## Required actions
a) From the text on dance posture, list each distinct word or phrase of two or more letters that is printed entirely in capital letters.
b) According to the text on dance posture, over what part of the foot should the weight be centered?

--- Begin Text extract ---

The first thing I would point out about
dance posture is that it is not actually all that different from
basic good posture. You want to create alignment of the spine with
the weight centered over the arch of the foot. The posture of
Military Parade Rest is an excellent example of dance posture.
The interesting thing is that both the
leader and the follower use this same posture. It is simply a feeling
of very vertical alignment and balance. When it is right, you
actually should feel like you are not doing anything.
The thing that makes the couple look so
interesting is not so much postural, as it is a sense of FOCUS. To
start with, we don't stand toe-to-toe. Rather, we stand slightly
offset so that each person's right foot is pointed forward between
the partner's feet. This means that our centers (think
"bellybuttons") are not pointing towards each other. I
should also point out that there should be no turn-out in the feet.
They must point directly forward.
Now, to create the sense of FOCUS, you
must somehow rotate parts of your body so that your centers can point
towards each other. What this feels like is that you will bring the
right hip and the left ribcage (and back) forward without taking the
left hip and right ribcage away from each other.
While doing this, you want to create a
sense of stretch and hollowness on a diagonal from the left hip
through the right ribcage, and a sense of presentation through the
diagonal from the right hip through the left ribcage. This adjustment
of the center is very, VERY slight. But the sense of stretch should
be strong. What you want is to fit into each other: the presented
side fitting into the grooved side of the partner and vice versa.
One of my partners describes this
feeling as a sense of spiraling the body. A spiral can be viewed in
several different ways. For this feeling, we want the top of the body
working leftwards while the bottom of the body works rightwards.
Think of it as a lopsided bear hug.
Stand offset with your partner, right foot of each pointing between
partner's feet. Each of you should place your right arm low around
the partner's back, and the left arm high, over the partner's right
shoulder, and HUG. Now work the spiral by stretching the high left
side leftwards and the low right side rightwards without allowing any
gaps to develop. This is the kind of connection you want to
make with your partner to dance.
The leader and the follower are
basically doing the same thing with regard to the basic sense of
posture (very vertically aligned) and focus (center toward partner).
The differences come after that. But before I try to describe those
differences, there are more similarities.
The head weight belongs to the left
foot. Partner dancing is NOT symmetric in a single body. It is only
symmetric in two bodies, properly joined through the base and frame.
What this means is that you must learn to balance your head weight
toward (and sometimes over) the left foot, rather than over the
center of the body (which would be normal).
You must also learn to NOT allow the
head weight to transfer to center, and NEVER to the right side, which
would be in the partner's space (and makes you feel very heavy to the
partner). To feel this, you must distinguish the feel of balance when
standing on the left foot versus the right foot. When standing on the
left foot, you should feel a very long straight line up from the
floor along the outside of the left side of the body, right up
through the left side of the head.
Remember, A LONG STRAIGHT LINE ON THE
LEFT SIDE OF THE BODY.
When standing on the right foot, (with
the left foot extended to the side to make it easier to feel this)

--- End Text extract ---
--- Begin Dataset extract ---

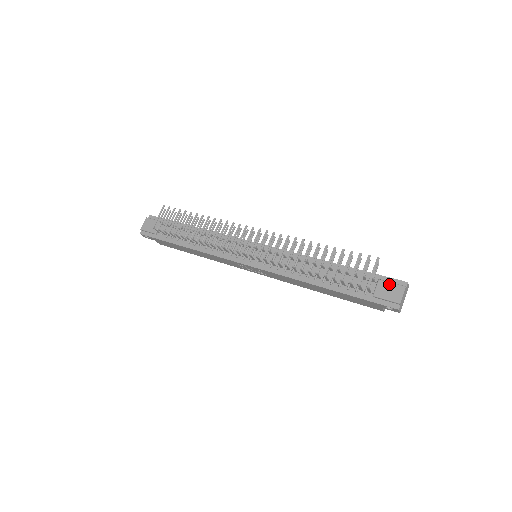
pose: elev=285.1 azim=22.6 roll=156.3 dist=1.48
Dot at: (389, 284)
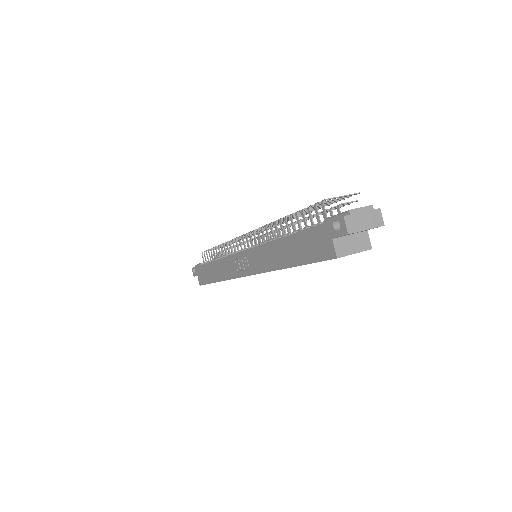
Dot at: occluded
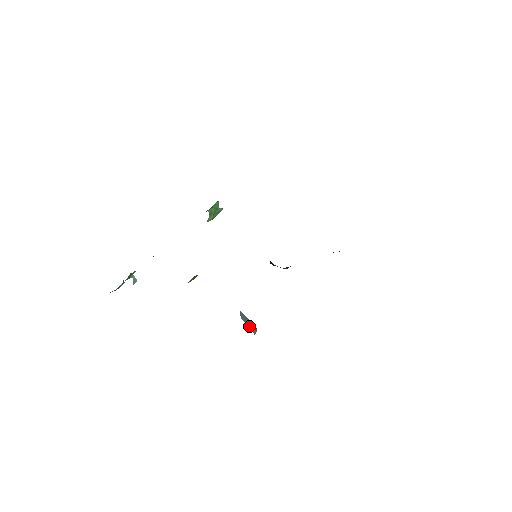
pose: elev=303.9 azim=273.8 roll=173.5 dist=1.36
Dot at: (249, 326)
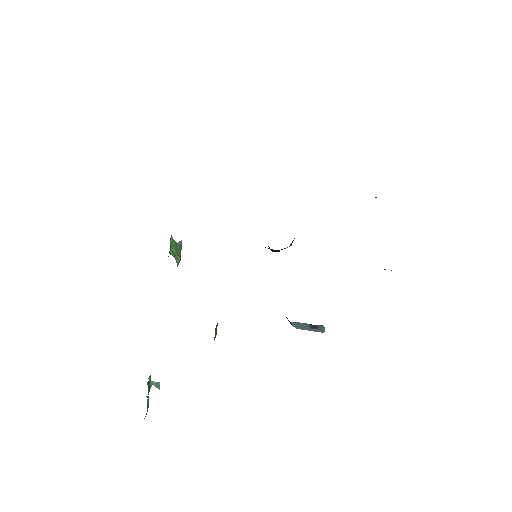
Dot at: (311, 329)
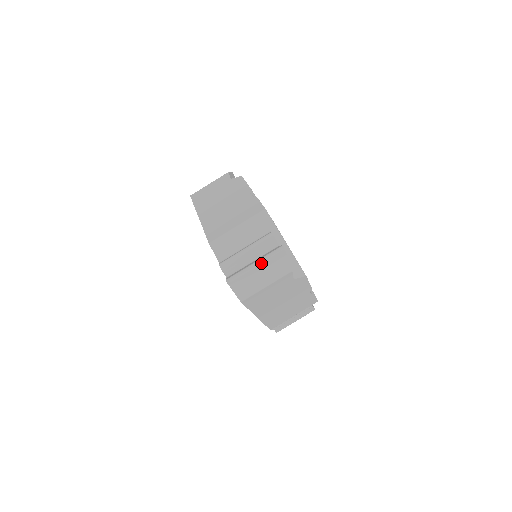
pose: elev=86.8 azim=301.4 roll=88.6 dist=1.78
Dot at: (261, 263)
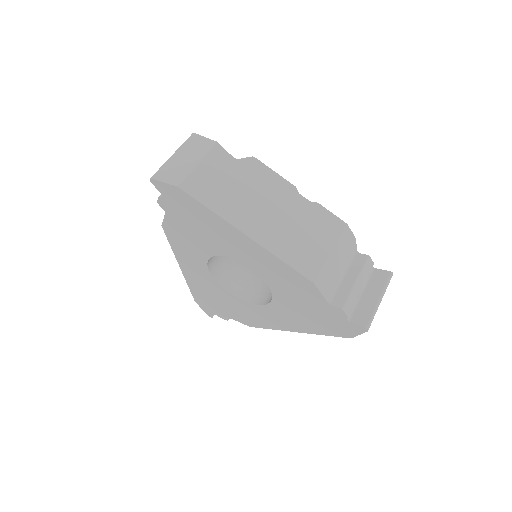
Dot at: (177, 151)
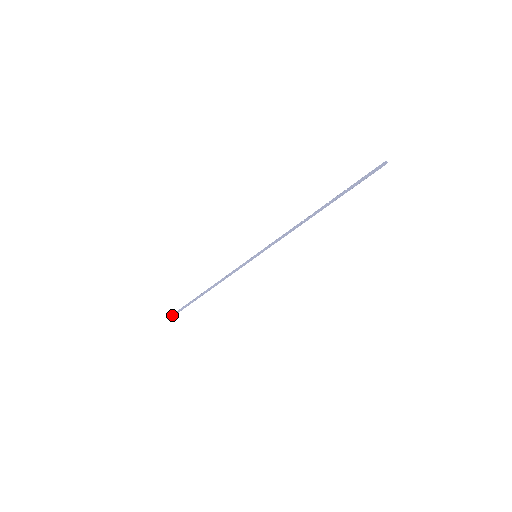
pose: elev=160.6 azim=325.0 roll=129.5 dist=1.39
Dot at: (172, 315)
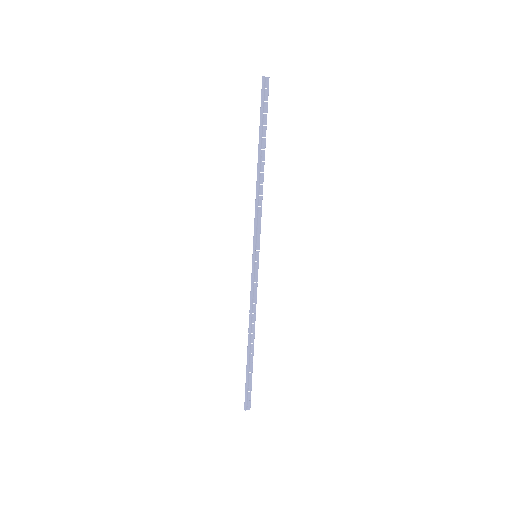
Dot at: (244, 408)
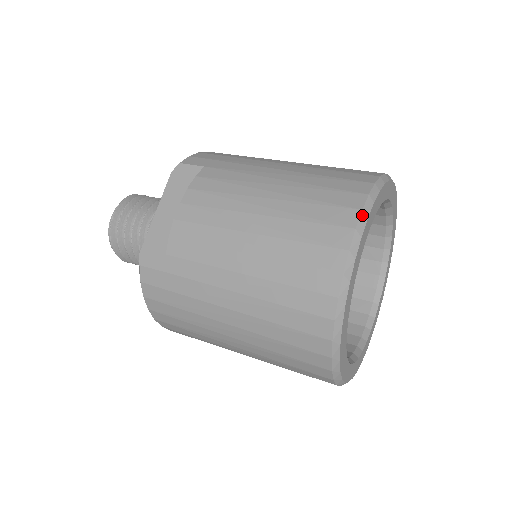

--- End Dataset extract ---

## Answers by task
a)
FOCUS
VERY
HUG
NOT
NEVER
A LONG STRAIGHT LINE ON THE LEFT SIDE OF THE BODY

b) Over the arch of the foot.